Ho avuto la fortuna di fare le vacanze sia di qua che di là.
Nel Salento dal 1972 ad oggi (avevo tre anni la prima volta), in Sardegna solo dal 2003.
Sono cresciuto l’estate con il profumo delle piante secche e del finocchio selvatico, tra le forme mostruose degli ulivi di notte e l’ingegneria stupefacente dei muretti a secco.
Poi, dopo i trenta, ho passato anche il Tirreno.
E ho visto un mare turchese, granito rosa e sabbia d’avorio.

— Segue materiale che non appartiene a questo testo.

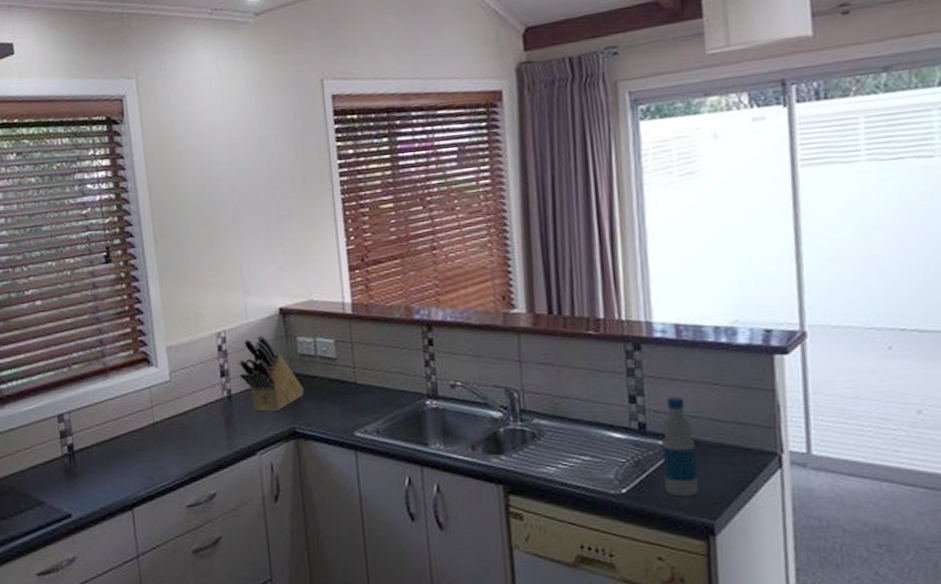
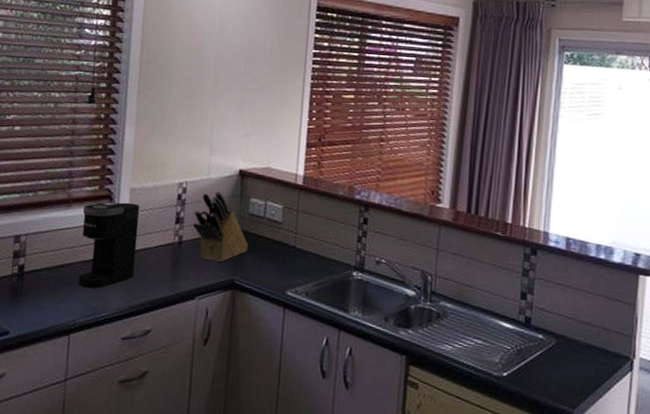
coffee maker: none [121,362,187,459] -> present [78,202,140,289]
bottle: present [662,396,699,497] -> none [538,298,568,386]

Mi sono bagnato guardando la Corsica ad un passo, Budelli a poche bracciate e la Maddalena che spuntava da dietro l’insenatura.
La bellezza si è data appuntamento qui, dicevo, ma il cuore non si scaldava.
Forse sono i mattoni troppo recenti. Forse è l’ordine milanese che in pochi anni ha messo in fila casette, appartamenti e bungalow.
Forse è l’asettica disciplina del turismo moderno e trendy.
Ho visto anche Porto Cervo e sono passato per Porto Rotondo. Ho visto gli yatch ormeggiati e i pavoni che si beavano. Qualcosa non mi tornava.
Per questo, alla fine, torno a Salento (vidi ‘o mare quant’è bello pure qui…). Perché di bellezze fredde ce ne sono anche troppe tutti i giorni.
Ma qualcosa che ti scalda il petto, ti porta su e ti ricorda quando eri bambino è davvero difficile da trovare.